### RECORDS SUPPLIED

=== Begin Enclosure ===

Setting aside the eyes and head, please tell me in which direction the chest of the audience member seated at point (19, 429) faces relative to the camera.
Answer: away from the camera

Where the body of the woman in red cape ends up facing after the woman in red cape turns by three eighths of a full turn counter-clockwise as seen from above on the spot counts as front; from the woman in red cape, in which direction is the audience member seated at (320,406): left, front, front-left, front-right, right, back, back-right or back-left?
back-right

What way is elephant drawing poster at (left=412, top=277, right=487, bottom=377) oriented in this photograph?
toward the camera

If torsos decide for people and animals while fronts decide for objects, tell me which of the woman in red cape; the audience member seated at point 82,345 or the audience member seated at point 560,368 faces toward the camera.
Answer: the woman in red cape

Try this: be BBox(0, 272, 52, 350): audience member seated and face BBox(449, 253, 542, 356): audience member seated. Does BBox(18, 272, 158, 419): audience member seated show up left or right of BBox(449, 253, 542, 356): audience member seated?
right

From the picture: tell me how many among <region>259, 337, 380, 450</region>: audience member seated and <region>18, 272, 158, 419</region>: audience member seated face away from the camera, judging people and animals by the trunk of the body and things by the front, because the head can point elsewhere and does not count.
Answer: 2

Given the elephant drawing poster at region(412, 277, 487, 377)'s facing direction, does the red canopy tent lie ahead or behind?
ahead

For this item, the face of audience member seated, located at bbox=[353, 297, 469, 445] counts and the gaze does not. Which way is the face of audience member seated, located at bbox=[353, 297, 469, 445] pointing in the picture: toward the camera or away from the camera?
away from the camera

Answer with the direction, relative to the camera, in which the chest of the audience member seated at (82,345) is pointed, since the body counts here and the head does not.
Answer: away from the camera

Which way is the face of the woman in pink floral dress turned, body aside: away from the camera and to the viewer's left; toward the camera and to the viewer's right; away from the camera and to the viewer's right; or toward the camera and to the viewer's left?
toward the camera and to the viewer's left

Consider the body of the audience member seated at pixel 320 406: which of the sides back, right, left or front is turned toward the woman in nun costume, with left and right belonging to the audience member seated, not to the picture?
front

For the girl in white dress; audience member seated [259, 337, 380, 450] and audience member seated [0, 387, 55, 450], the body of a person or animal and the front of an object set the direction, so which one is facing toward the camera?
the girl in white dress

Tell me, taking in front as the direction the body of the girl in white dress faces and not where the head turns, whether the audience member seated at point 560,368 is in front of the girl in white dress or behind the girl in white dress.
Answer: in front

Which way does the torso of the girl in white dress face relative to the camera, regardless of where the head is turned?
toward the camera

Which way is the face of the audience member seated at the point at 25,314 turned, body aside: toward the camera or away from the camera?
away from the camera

=== End Enclosure ===
=== Begin Enclosure ===

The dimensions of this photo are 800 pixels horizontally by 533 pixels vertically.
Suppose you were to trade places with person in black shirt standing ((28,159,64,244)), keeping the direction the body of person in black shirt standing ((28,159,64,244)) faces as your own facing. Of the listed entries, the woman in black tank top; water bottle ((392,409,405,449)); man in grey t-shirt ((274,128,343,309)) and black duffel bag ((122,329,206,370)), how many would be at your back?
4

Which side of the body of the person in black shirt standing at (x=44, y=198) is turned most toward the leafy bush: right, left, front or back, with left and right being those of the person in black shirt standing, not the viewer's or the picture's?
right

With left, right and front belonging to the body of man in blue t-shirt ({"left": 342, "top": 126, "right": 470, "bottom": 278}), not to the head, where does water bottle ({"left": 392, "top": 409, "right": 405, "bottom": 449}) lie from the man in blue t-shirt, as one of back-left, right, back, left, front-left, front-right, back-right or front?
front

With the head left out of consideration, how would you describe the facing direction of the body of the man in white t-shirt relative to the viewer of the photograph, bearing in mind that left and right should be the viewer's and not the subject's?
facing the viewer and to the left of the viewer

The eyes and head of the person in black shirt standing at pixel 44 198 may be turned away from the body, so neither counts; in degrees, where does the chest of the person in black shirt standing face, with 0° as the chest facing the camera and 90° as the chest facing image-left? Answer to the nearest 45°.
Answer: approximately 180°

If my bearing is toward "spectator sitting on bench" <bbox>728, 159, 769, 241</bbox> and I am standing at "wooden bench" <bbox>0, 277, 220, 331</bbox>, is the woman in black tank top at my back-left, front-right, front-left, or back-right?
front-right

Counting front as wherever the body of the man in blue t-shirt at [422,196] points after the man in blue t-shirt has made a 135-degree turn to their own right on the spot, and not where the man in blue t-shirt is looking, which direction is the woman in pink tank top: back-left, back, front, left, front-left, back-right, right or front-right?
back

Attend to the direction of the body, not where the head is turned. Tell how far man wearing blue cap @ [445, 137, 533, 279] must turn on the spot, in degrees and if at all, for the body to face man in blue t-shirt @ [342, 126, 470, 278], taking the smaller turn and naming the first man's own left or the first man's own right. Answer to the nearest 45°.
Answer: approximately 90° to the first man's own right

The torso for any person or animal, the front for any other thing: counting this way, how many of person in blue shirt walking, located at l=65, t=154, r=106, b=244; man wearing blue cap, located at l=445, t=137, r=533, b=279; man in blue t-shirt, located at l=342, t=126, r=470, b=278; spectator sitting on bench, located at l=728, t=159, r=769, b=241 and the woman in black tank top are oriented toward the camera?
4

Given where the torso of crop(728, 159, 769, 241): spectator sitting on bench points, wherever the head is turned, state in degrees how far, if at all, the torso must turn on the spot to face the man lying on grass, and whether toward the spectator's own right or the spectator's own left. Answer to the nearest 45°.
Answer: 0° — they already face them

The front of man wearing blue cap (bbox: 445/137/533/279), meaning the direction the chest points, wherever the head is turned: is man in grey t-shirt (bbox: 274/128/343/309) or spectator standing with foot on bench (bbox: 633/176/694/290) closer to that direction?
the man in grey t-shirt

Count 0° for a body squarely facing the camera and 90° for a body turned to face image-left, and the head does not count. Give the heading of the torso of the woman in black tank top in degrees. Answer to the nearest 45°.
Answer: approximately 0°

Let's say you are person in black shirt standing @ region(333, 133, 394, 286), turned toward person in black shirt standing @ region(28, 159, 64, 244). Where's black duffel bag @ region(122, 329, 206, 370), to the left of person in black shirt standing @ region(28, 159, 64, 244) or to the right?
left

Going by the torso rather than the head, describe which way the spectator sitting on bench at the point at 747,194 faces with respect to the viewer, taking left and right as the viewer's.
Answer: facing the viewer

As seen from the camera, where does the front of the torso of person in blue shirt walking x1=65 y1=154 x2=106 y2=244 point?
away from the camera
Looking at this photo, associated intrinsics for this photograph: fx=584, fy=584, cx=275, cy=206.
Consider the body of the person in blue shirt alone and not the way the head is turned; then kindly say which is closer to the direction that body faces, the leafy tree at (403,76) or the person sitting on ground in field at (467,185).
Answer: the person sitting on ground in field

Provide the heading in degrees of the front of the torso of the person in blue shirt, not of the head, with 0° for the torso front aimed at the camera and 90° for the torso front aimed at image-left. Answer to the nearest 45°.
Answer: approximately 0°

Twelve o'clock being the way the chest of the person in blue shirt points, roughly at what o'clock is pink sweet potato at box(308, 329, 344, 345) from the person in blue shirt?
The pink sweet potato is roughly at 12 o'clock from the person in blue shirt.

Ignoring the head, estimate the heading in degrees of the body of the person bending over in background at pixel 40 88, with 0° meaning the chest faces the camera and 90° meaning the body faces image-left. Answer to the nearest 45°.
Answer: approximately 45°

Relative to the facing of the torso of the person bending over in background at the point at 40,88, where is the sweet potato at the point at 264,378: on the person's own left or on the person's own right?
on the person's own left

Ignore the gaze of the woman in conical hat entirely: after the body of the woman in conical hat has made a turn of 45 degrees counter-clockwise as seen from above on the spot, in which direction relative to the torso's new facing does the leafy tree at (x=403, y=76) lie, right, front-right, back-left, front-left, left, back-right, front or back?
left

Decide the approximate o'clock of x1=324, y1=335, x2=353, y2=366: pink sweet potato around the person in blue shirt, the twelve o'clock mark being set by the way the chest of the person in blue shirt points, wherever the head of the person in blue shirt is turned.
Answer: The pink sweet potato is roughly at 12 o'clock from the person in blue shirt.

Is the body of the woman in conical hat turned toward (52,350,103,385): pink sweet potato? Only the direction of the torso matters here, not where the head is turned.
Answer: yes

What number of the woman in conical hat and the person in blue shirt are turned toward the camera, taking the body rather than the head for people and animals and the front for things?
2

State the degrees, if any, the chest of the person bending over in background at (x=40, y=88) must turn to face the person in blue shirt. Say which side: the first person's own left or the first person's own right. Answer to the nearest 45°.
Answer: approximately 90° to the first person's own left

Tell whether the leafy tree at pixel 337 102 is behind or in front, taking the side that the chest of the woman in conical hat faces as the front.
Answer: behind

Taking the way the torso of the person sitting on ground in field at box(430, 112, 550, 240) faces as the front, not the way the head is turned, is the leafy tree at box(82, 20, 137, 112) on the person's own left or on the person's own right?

=== End Enclosure ===
=== Begin Enclosure ===

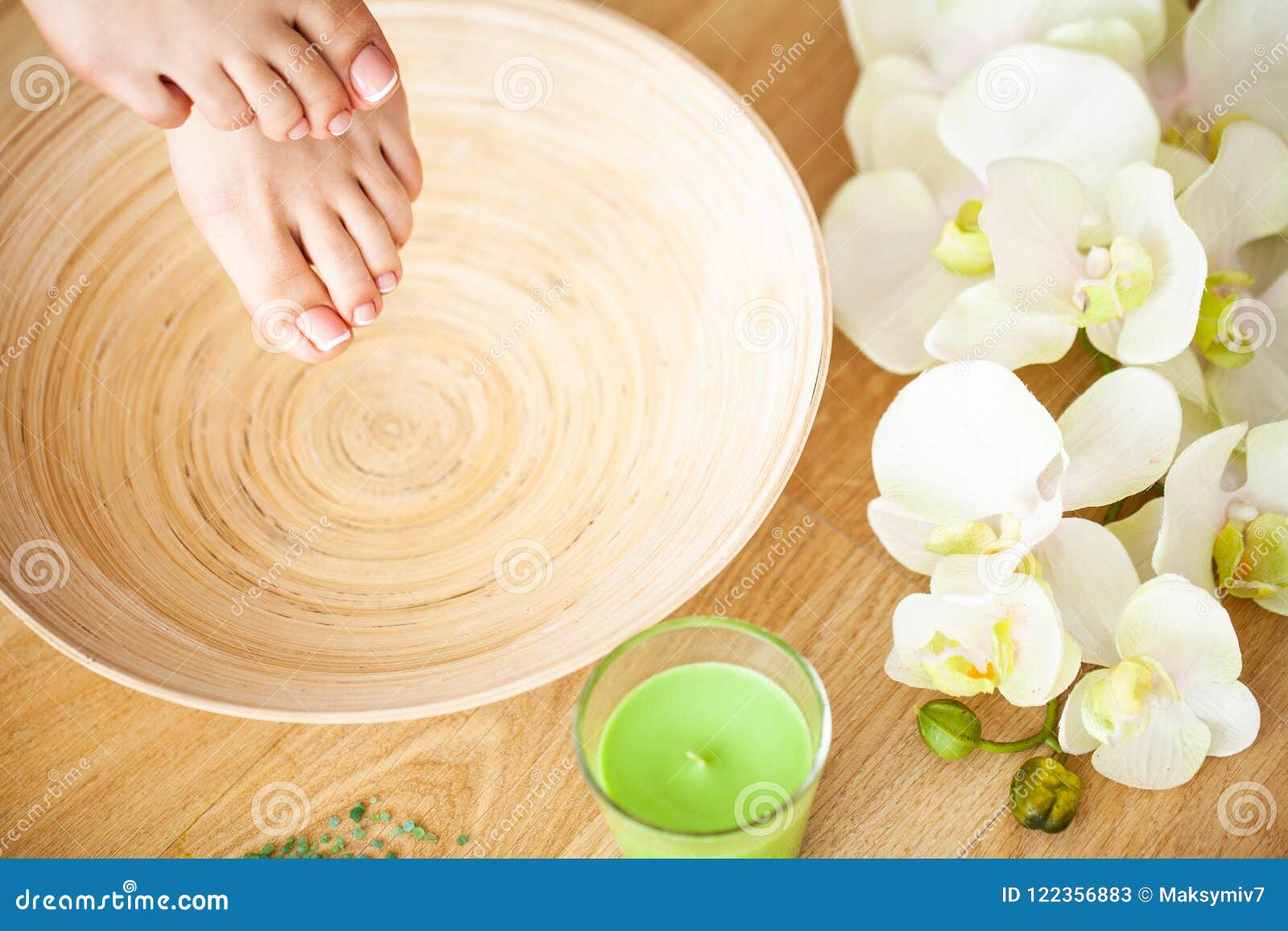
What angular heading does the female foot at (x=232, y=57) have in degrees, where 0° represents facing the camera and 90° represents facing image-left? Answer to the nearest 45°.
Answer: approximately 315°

=== End Enclosure ===

### TRY IT
Please pick out every line in the entries above that contains the word "ahead" and copy each of those lines in full.

### YOUR SOLUTION
Given the elephant drawing poster at region(412, 277, 487, 377)'s facing direction, does the red canopy tent lie ahead or behind?
ahead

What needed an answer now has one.